Geneviève Lamoureux, who spoke with us about her research, has asked that we preserve the marks of her stuttering in our article in order to better represent her.

“Communic-cational diversity is a form of neurodiversity – which includes for example autism, attention deficit disorder and dyslexia – and suggests that our neu-eurological differences can be seen as something other than lim-mitations”, she explains. “These differences can prove to be en-en-enriching for s-society”.


Lamoureux’s research is being supervised by Ingrid Verduyckt, an associate professor in the École d’orthophonie et d’audiologie, and by Luci-Ménard, a full professor in the Département de linguistique at the Université du Québec à Montréal (UQAM). It is, in addition, a research-action project, meaning an approach to scientific research which involves the participants concerned as experts in their own reality and makes it possible to propose concrete transformative actions concerning the object of study.

Geneviève Lamoureux thus hopes to “establish principles for accurate depictions by creating tools and resources (written and audiovisual) to inform and raise the awareness of media professionals, such as journalists and scr-scriptwriters, so that they are able to a-adapt our realities to their own”. Several studies are being carried out, she remarks, with discussion groups made up of people who stutter, their friends and family, speech therapists, and interivews with media professionals.

This year, she is beginning new research with the support of cinEXmedia: “We want, first of all, to establish principles, like good practices with respect to communicational diversity, and to examine a body of films to study the extent to which these principles are observed. This will enable us to h-have access to concrete examples and counter-examples”. She emphasises that in films stuttering is often reduced to stereotypes. 

Appreciate the Beauty

“The way communication dis-disabilities are depicted in the media today is to make them in-in-invisible. No one speaks of them. To make them in-in-invisible is a form of mar-marginalization. When something isn’t shown, it’s like you aren’t worthy of e-existing in these spaces”, Lamoureux laments.

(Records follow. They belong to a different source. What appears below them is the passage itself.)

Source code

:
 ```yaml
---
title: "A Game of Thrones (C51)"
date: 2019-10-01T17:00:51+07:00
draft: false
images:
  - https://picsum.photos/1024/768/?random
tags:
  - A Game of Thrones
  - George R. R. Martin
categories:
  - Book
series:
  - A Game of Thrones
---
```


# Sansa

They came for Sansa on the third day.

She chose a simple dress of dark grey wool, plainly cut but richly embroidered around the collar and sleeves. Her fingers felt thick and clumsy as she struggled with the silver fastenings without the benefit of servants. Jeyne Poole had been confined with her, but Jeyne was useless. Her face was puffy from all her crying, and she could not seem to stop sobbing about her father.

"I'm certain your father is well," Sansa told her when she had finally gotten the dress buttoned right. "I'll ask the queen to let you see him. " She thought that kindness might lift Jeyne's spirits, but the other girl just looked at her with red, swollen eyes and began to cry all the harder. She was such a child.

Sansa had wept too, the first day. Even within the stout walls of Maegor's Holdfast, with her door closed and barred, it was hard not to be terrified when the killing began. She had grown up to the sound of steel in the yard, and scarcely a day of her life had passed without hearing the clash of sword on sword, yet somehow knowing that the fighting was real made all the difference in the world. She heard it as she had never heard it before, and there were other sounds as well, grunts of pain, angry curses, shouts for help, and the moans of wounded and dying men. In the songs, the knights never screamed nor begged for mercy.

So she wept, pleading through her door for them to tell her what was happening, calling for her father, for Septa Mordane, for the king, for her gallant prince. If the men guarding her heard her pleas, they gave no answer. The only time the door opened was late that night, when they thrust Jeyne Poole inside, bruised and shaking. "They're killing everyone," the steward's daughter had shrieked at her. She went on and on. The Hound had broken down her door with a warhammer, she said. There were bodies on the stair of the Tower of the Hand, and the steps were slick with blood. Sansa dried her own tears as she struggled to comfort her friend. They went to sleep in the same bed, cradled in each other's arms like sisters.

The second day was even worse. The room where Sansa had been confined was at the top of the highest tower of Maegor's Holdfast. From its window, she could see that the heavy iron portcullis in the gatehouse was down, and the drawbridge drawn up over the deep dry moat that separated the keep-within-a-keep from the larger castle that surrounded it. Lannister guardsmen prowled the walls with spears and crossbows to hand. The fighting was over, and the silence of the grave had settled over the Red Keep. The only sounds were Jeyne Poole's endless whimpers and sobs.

This is why she is interrogating the notions communicational diversity and diverse abilities in her work. The importance of the latter is also recognized by the Canada Research Chair in Cultural Citizenship of Deaf People and Cultural Equity Practices, based at UQAM.

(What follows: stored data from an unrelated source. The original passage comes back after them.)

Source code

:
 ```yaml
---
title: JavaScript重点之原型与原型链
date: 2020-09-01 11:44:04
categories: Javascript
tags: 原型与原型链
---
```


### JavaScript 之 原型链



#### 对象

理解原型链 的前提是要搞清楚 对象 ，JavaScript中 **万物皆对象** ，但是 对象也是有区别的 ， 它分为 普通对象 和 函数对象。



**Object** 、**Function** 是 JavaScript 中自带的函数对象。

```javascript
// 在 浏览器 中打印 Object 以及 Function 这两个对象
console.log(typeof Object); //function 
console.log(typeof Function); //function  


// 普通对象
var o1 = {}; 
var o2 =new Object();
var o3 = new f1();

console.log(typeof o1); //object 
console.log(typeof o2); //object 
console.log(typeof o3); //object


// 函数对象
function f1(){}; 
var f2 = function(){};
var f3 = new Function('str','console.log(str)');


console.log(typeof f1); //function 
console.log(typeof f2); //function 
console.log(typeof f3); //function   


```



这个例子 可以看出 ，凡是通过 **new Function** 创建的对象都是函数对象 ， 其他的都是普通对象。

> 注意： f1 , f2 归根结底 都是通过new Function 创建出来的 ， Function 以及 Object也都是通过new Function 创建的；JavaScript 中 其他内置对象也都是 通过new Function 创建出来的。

Diverse ability “applies in particular to the body, to people in wh-wheelchairs who are deaf”, Lamoureux continues. “The Chair carries out research on this r-richness, but mostly with respect to the performing arts. For example, it may be a question of a silent s-s-stage play, where you don't express yourself with spoken language, but with sign language”.

The concepts communicational diversity and diverse ability should also be employed in the media, according to Lamoureux: “They make possible a more valuable connection w-with vulnerability and greater patience with the other”. She would also like the media to avoid correcting stuttering so that the public can appreciate “the beauty of this way of spe-speaking”.

Beyond the Walls of the University

Since October 2020, Geneviève Lamoureux has co-hosted and co-produced the podcast Je je je suis un podcast, with the speech therapist Judith Labonté. There they take up stuttering and use their platform like a kind of liberation of speech. More than 49 episodes are already available on their YouTube page. The podcast is produced in collaboration with the Association bégaiement communication, which works with adults who stutter and with whom Lamoureux first began volunteering in 2015.

For her doctoral studies, Lamoureux has also received a Dialogue grant from the Fonds de recherche du Québec in order to organize events for disseminating her knowledge and research among a variety of audiences.

In this way Geneviève Lamoureux is fighting against the forms of discrimination which people with a speech disorder undergo on a daily basis. “Pe-pe-people va-valorize fluid communication skills in the media, without considering that this is something that not ev-everyone has”, she laments, hoping to be able to contribute, if only modestly, to bringing about change.